Melanie and I had to get creative. Internet research, talking with friends who have had children of their own suffer from anxiety, and just good ol' fashion trial-and-error. 3 months later, Apollo is doing much better. He is still battling his feelings of anxiety and still is struggling daily some weeks, but he has improved markedly. Still, he has his days and moments. We make him face his fears, meet them head on, fight them, reason and rationalize. He is winning...yet I fear this is the first round of many battles he will have to face.
Through this battle, we have had some amazing conversations with Apollo about many things; Cancer, heart disease, DNA,viruses, and all things related to the body and health. He wants to know all the ins and outs of everything. Melanie and I have spent many hours with him showing him diagrams and reading to him about these very topics. He retains so much information and constantly processes what he learns. He is not easily placated. He wants the facts and wants to know everything about a topic.
"Can you catch cancer like a cold? Like if someone sneezes on you?" he asks, horrified at the thought, "But you said that cancer can grow and move around the body in the blood and spread to other areas, so if someone has lung cancer and they cough or sneeze in your face, aren't they spreading cancer? and cant you breath in those cancer cells and then they will start growing in
your body? How do you know that can't happen? If the doctors don't know how or why cancer starts and they don't know how to stop it, then how do you know that people can't catch it from other people? How do you know that Johnny didn't get cancer from someone with cancer sneezing on him? How do you know grandpa Joe didn't get cancer from touching one of his friends that had cancer?"

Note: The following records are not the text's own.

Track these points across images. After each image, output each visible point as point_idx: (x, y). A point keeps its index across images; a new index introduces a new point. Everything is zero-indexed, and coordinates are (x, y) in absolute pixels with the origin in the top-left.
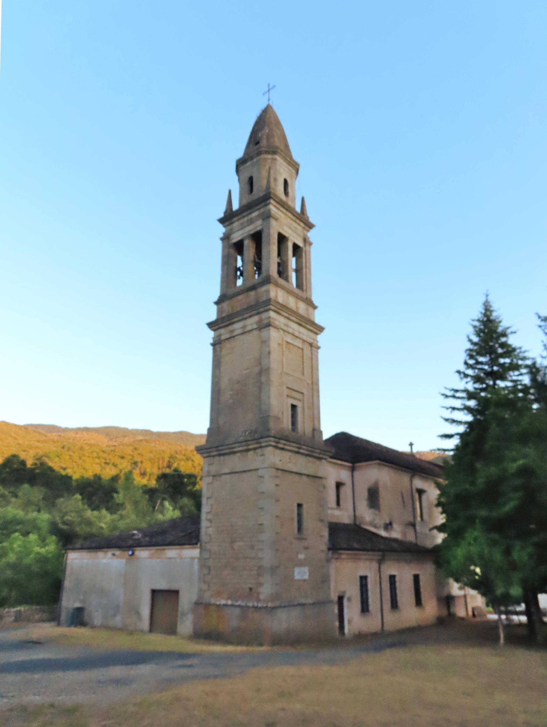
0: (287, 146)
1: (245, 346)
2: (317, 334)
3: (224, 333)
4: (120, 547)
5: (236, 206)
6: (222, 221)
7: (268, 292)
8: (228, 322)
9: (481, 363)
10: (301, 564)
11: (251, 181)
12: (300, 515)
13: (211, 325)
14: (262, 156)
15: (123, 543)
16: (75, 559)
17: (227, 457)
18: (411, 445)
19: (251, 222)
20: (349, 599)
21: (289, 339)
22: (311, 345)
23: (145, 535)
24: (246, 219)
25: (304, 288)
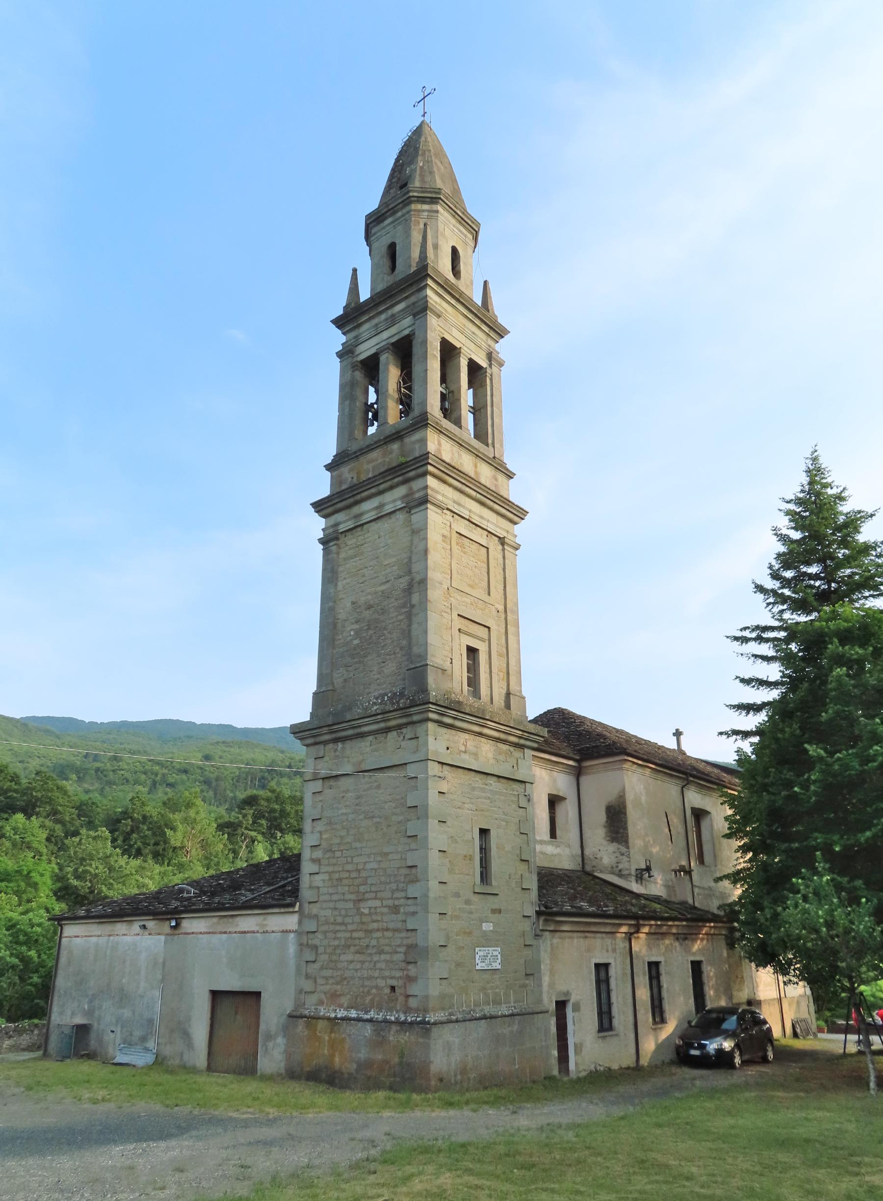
0: (457, 191)
1: (383, 540)
2: (515, 523)
3: (344, 520)
4: (156, 915)
5: (365, 294)
6: (340, 323)
7: (424, 441)
8: (351, 500)
9: (811, 577)
10: (487, 941)
11: (392, 250)
12: (484, 850)
13: (320, 506)
14: (413, 206)
15: (164, 908)
16: (79, 938)
17: (348, 744)
18: (678, 734)
19: (393, 321)
20: (577, 1008)
21: (462, 527)
22: (502, 541)
23: (203, 893)
24: (383, 317)
25: (490, 441)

These are actual questions from my 7-year-old. His mind is far beyond where my mind was at seven and I suspect most other kids his age as well. The best we can do is help him answer the questions, redirect his emotions, breath, reason out his anxiety, and rationalize with himself. We want him to have complete control of his anxiety but at the same time, we want to nurture the part of his brain that is so introspective and analytical. Maybe a Phoenix will be born from these ashes.

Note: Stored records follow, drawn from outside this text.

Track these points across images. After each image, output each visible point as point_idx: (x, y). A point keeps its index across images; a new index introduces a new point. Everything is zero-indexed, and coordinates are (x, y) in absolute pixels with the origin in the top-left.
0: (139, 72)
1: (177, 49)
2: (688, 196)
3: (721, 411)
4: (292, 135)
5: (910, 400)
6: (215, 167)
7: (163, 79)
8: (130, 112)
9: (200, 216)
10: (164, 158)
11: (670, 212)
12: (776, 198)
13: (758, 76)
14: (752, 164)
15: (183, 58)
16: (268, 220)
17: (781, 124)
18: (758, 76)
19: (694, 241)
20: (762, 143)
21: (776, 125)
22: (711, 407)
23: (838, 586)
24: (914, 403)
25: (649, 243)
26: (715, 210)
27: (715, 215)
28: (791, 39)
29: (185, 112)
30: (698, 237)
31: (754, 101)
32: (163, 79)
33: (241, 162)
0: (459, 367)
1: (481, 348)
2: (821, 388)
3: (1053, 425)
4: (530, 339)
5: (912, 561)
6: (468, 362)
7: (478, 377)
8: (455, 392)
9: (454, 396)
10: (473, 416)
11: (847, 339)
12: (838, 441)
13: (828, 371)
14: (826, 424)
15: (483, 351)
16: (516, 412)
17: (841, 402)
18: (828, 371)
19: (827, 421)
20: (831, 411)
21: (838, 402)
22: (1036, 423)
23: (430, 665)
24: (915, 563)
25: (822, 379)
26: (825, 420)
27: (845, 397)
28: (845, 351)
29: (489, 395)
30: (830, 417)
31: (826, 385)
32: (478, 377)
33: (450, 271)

The nights have gotten better as spring has settled into our area. Orion is off his inhalers and is simply the most charming little boy that any parent can ask for. Even though the "Animal" part has gone dormant until next fall, he still likes to attack me like a wild banshee, but to everyone else, he is very sweet.
Apollo is sleeping easier now. He still has questions and "what-if" scenarios. When sleep comes and takes him, I watch, and listen, finding comfort in the rhythmic rise and fall of his chest and soft breath. I am thankful. A complete reversal from just a few months ago when I would watch in anguish as his chest labored for each breath. It was tight and constricted. Every third breath was almost a gasp followed by a long sigh. NO amount of reassurance from his doctor that this was "completely normal" was enough to ease my mind. He is asleep! Why do the symptoms not go away when he sleeps?
I awake most nights and find myself headed to Apollo and Orion's room. I listen in the dark. I search their peaceful faces, void of any expression or sign of worry. It's quiet now. I lean over and kiss their foreheads and often find my self whispering to them, "Just Breath."